Según salimos del puerto ya es un laberinto de islotes (hay más de tres mil) de piedra caliza en un mar verde de agua turbia, con resol y neblina que le da un aire más misterioso.


Vemos varios conjuntos de barcos vivienda que forman como una aldea flotante que viven de la pesca.
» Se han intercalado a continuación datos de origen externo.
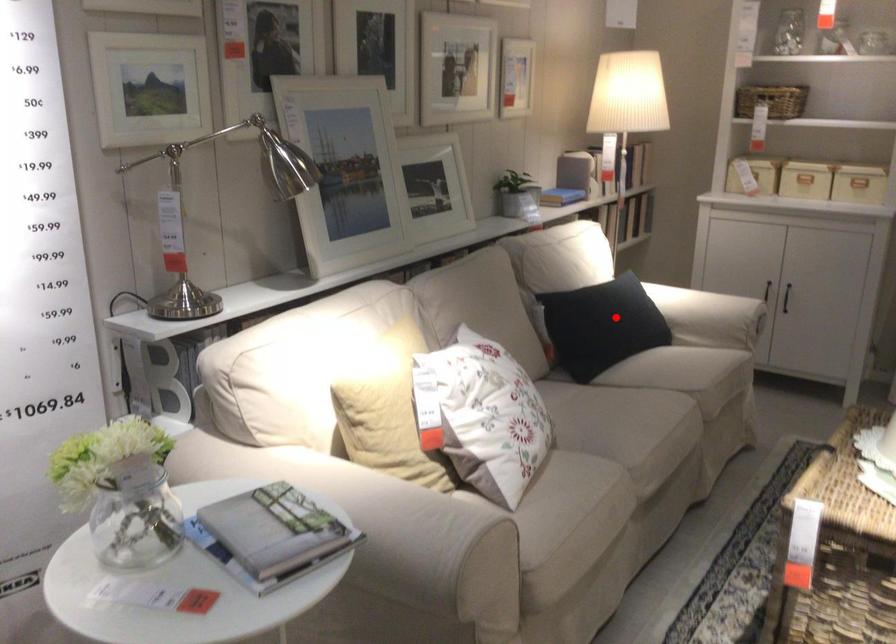
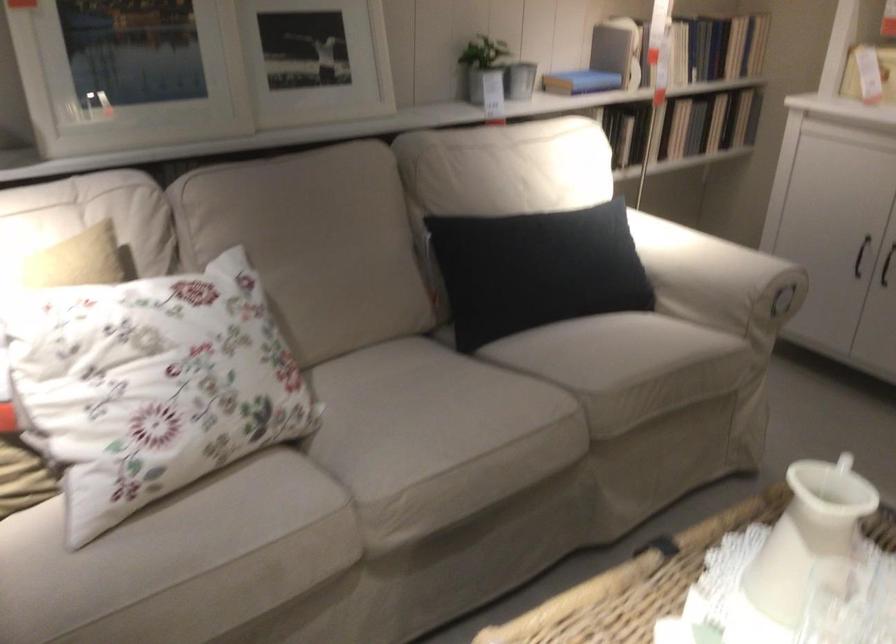
Find the pixel in the second image that matches the highlighted location in the first image.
Estamos maravillados del paisaje: grandes peñas de roca clavadas en el agua cubiertas de vegetación, dispersadas de cualquier forma, no se ve el horizonte, siempre hay peñas a modo de montañas. Todo esto hace un paisaje entrañable y acogedor a la vez que misterioso, da para soñar historias de pescadores, de magia, de piratas con tesoro incluido. Se ven barquitas pequeñas de pescadores y por todos los sitios juncos parecidos al nuestro cargados de turistas. El calor es agobiante, parece que no pero el resol pega, sólo la brisa de la velocidad del barco alivia, o el aire acondicionado de las habitaciones y el comedor.

Bahía de Halong
Bahía de Halong. Islas y juncos.


Durante la comida pasamos por una zona muy fotogénica, así que la dejamos a medias y hacemos la segunda sesión de fotos, la primera fue en el embarcadero con las decenas de barcos amontonados que esperaban su ración de turista ilusionado por pasar 24 de "ensueño".
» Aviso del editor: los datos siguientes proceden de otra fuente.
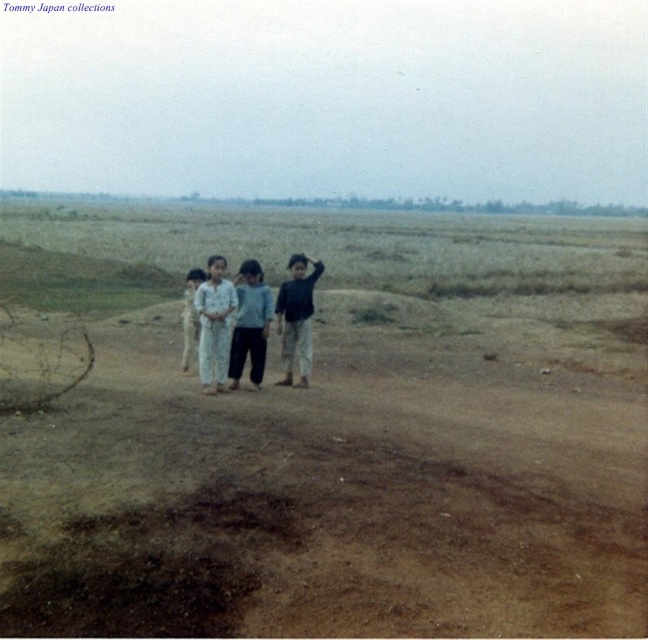
You are a photographer trying to capture a candid shot of the children in the rural scene. You notice the white cotton pants at center and the dark blue shirt at center. Which clothing item is located lower on the body?

The white cotton pants at center are positioned under the dark blue shirt at center, so the white cotton pants at center are lower on the body.

You are a photographer trying to capture the two points in the image. Which point, point (294, 284) or point (268, 296), is closer to your camera lens?

Point (294, 284) is further to the viewer than point (268, 296), so the point closer to the camera lens is point (268, 296).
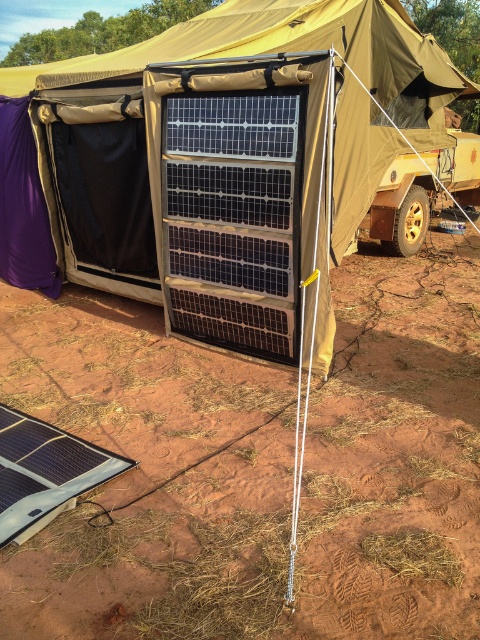
You are setting up a campsite and need to decide where to place your gear. You have two items to place on the ground at the lower left area of the campsite. The dirt at lower left and the black flexible solar panel at lower left are already there. Which item takes up more space in that area?

The black flexible solar panel at lower left takes up more space than the dirt at lower left in the lower left area of the campsite.

You are standing at the camera position and want to place a 2.5 meter long ladder on the ground. Can you fit the ladder horizontally on the dirt at lower left without it extending beyond the visible area?

The distance of dirt at lower left from camera is 2.34 meters. Since the ladder is 2.5 meters long, it would extend beyond the visible area as the available space is shorter than the ladder.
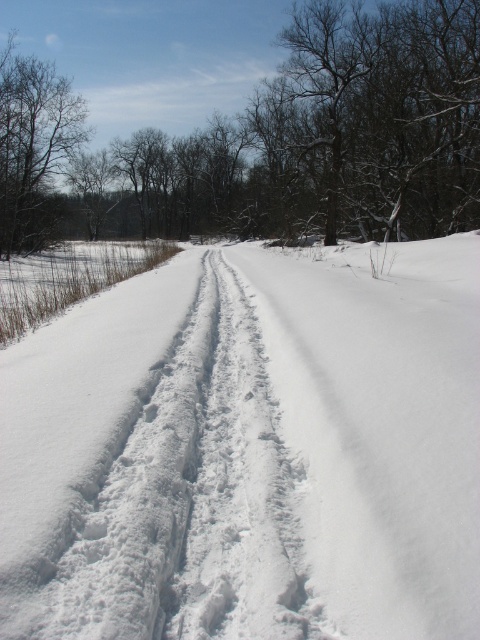
Who is more distant from viewer, (311, 209) or (39, 196)?

Point (39, 196)

Between point (13, 134) and point (27, 204), which one is positioned behind?

The point (27, 204) is behind.

What are the coordinates of `brown textured tree at upper center` in the screenshot? It's located at (271, 140).

Locate an element on the screen. The width and height of the screenshot is (480, 640). white fluffy snow at center is located at coordinates (250, 451).

Is white fluffy snow at center positioned in front of brown textured tree at upper center?

Yes, white fluffy snow at center is in front of brown textured tree at upper center.

Who is more forward, (132,278) or (267,131)?

Point (132,278)

I want to click on white fluffy snow at center, so click(250, 451).

Is point (36, 563) more distant than point (10, 220)?

No, it is in front of (10, 220).

Who is more forward, (x=192, y=586) or (x=7, y=244)?

Positioned in front is point (x=192, y=586).

Identify the location of white fluffy snow at center. (250, 451).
A las dos horas de embarcar desembarcamos en una isla que tiene una gran cueva dividida en tres estancias (Hang Sung Sot). Para desembarcar nos ponen una delgada pasarela y como barandilla un palo que cogen entre dos marineros, uno desde el barco y otro desde tierra, todo un ejemplo de seguridad. Aquí te piden un ticket y hay que subir montón de escalones, desde lo alto se puede sacar una de las fotos más conocidas de Halong. La tercera estancia es la más grande, iluminada con luces de colores, en una pared asoma un trozo de roca que parece un pene en posición de ataque, está iluminado con luz roja, como debe de ser. Los techos tienen una forma suave y como ondulada, el guía explica que es por la erosión del mar, lo que nos confirma que el buen señor no tiene ni puñetera idea de lo que está hablando, repite mecánicamente las cuatro tonterías que le contaron cuando hizo el curso de "guía de Halong Bay", es imposible que el mar haya llegado a esta altura (es considerable lo que hubo que subir desde el nivel del mar), además, el mar no haría esta erosión. Por lo demás la cueva está bastante deteriorada, hay varias zonas con desprendimientos, grietas, pintadas y hongos.
En estas cuevas sudamos como si estuviéramos en una sauna.

Cueva de las maravillas.
Cueva de las maravillas.


Al salir encontramos unos paisanos de Gijón que vinieron por su cuenta y alquilaron esta excursión por Internet.


La siguiente visita es a otra roca que tiene una pequeña playa, muy cerca de la anterior. Tanto la playa como el agua están bastante sucias, aún así tomamos un baño viendo esconderse el sol detrás de otras rocas. Estamos solos en este islote, es una sensación curiosa saber que estamos aquí nosotros solos, con una temperatura estupenda y en un lugar mítico, con el sol poniéndose. Como mala suerte al bajar a esta playa tenemos dos accidentes, Asier y Coque resbalan en el pequeño muelle que hay para el barco y el segundo se hace un corte bastante considerable en el talón.

Baño al atardecer.
Baño al atardecer.


Después de una ducha en nuestro súper camarote del súper junco para turistas pudientes, nos sirven una estupenda cena de marisco: gambón, ensalada de pepinos y tomate, bolitas de calamares fritos, arroz y sandía. Después de la cena abren la tienda, ya tardaban, con joyas de perlas cultivadas en la bahía. Muy bonitas algunas, aunque los diseños necesitan modernizarse. Acabamos en la terraza sacando fotos a la luna y haciendo planes para ver mañana el amanecer. Dormimos anclados en algún lugar de la bahía de Halong, de cualquier forma no muy lejos de tierra firme.